» **Work item**: Show each line in the listing below that contains the word "back".

» **Available data**:
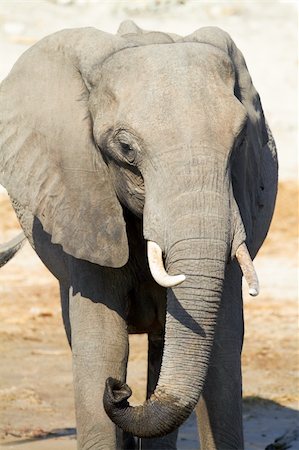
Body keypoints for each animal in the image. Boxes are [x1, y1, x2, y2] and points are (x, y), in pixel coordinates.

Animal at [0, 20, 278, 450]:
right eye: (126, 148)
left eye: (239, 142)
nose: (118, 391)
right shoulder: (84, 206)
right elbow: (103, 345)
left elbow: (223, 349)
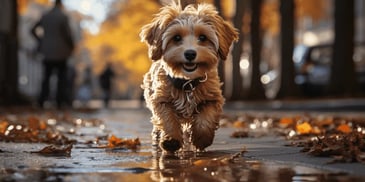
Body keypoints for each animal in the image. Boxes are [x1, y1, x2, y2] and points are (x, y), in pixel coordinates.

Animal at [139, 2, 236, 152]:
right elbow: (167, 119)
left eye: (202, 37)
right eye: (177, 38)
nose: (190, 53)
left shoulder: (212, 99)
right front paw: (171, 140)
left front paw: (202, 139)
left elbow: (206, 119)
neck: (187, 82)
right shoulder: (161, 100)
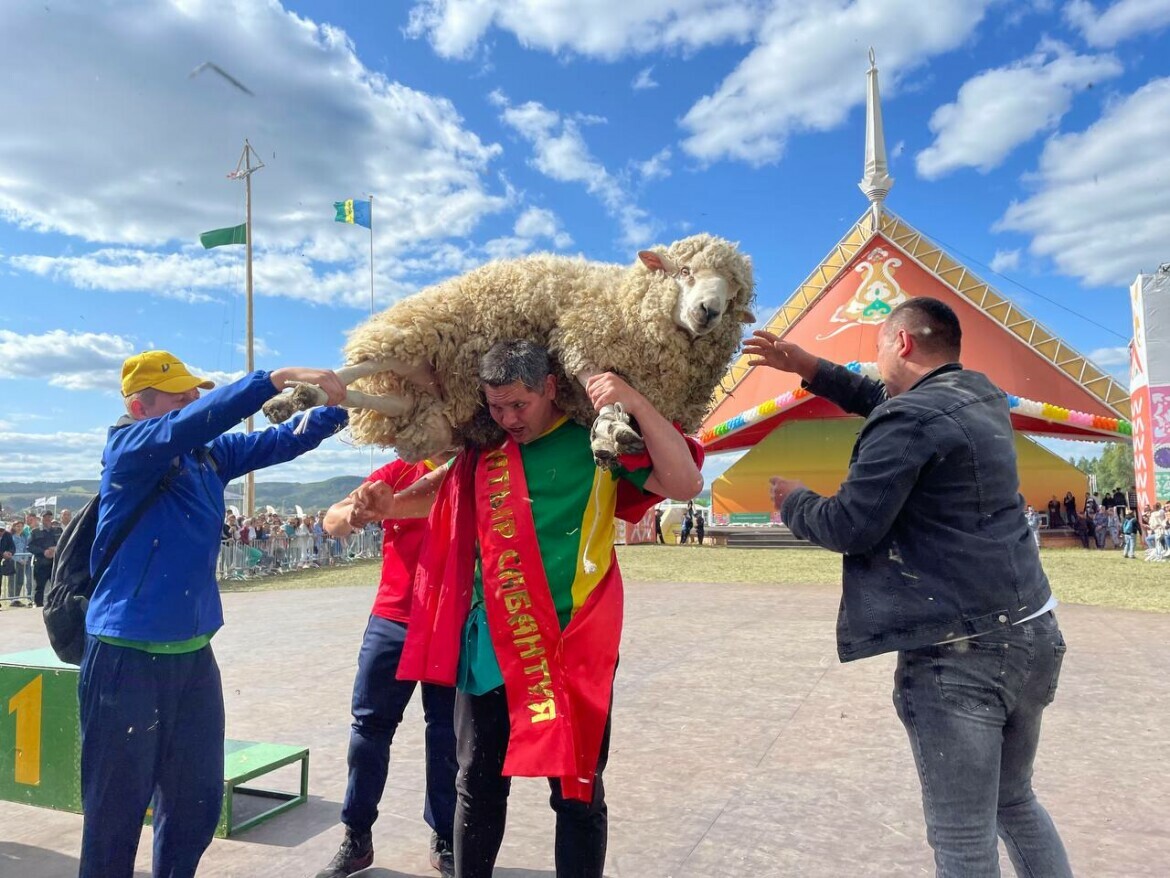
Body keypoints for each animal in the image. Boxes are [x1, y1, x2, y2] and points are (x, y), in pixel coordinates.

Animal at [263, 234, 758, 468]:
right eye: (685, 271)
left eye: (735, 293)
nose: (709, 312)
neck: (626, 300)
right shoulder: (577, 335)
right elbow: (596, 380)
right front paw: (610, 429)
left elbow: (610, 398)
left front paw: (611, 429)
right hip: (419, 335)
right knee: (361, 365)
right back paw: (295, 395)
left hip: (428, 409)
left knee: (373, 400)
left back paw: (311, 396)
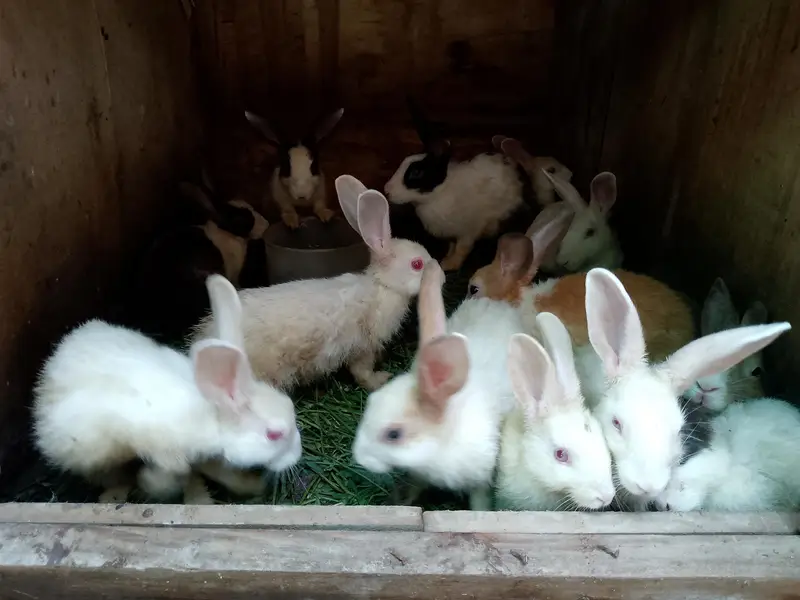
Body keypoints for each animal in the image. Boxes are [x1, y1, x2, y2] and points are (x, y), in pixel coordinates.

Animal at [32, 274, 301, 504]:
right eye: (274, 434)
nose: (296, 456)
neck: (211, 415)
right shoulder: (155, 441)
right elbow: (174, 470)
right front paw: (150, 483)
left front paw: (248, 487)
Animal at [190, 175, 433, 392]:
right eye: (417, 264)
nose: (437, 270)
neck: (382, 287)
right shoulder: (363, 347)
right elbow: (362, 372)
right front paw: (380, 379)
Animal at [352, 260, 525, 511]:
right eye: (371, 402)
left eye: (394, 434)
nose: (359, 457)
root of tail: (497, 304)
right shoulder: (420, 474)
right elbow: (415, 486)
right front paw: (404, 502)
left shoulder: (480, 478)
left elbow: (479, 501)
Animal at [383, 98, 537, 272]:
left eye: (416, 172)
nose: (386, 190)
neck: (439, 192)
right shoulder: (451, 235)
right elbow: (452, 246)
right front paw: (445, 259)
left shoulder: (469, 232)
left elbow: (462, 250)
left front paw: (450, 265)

==

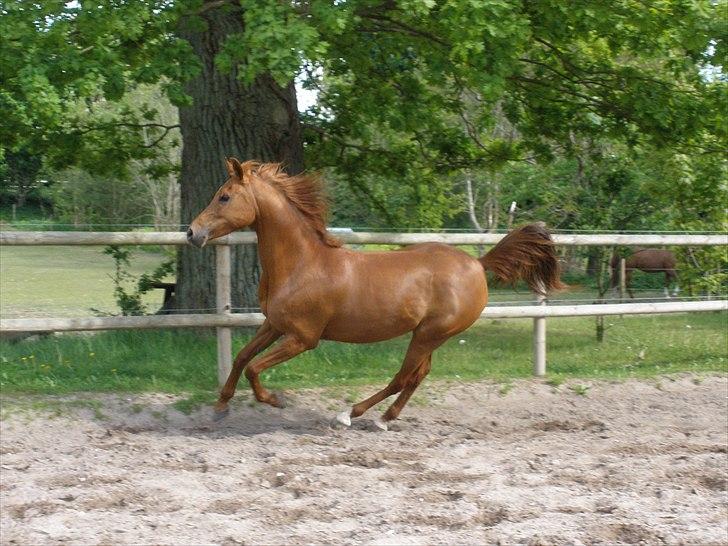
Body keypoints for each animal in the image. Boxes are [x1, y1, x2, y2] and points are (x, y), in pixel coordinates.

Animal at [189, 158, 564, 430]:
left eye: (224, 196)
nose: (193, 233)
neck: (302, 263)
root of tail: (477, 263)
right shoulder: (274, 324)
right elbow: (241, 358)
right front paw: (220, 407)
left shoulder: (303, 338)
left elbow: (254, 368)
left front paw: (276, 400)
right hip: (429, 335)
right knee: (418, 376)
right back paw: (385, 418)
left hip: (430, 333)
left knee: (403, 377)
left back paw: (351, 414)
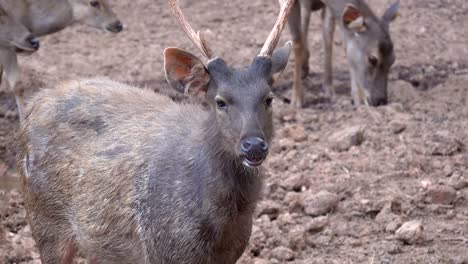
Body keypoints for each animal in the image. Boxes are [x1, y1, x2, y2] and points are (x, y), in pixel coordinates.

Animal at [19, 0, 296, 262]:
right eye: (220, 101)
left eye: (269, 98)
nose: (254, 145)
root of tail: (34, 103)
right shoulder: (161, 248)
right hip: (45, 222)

...

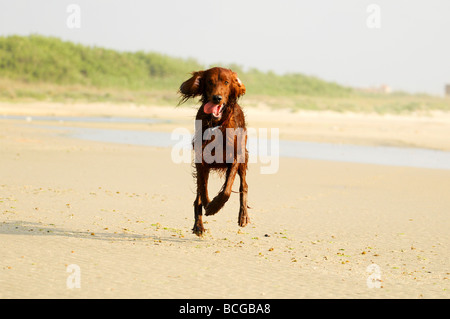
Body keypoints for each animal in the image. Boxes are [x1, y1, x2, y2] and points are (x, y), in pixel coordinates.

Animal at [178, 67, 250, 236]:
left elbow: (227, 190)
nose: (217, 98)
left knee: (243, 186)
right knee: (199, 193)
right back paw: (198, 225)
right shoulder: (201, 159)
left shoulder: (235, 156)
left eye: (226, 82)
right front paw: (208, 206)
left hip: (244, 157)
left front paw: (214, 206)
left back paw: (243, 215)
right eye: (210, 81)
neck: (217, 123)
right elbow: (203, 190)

» **Solved problem**:
right back paw: (295, 395)
left back paw: (311, 396)
right back paw: (385, 418)
left back paw: (351, 414)
right back paw: (198, 225)
left back paw: (243, 215)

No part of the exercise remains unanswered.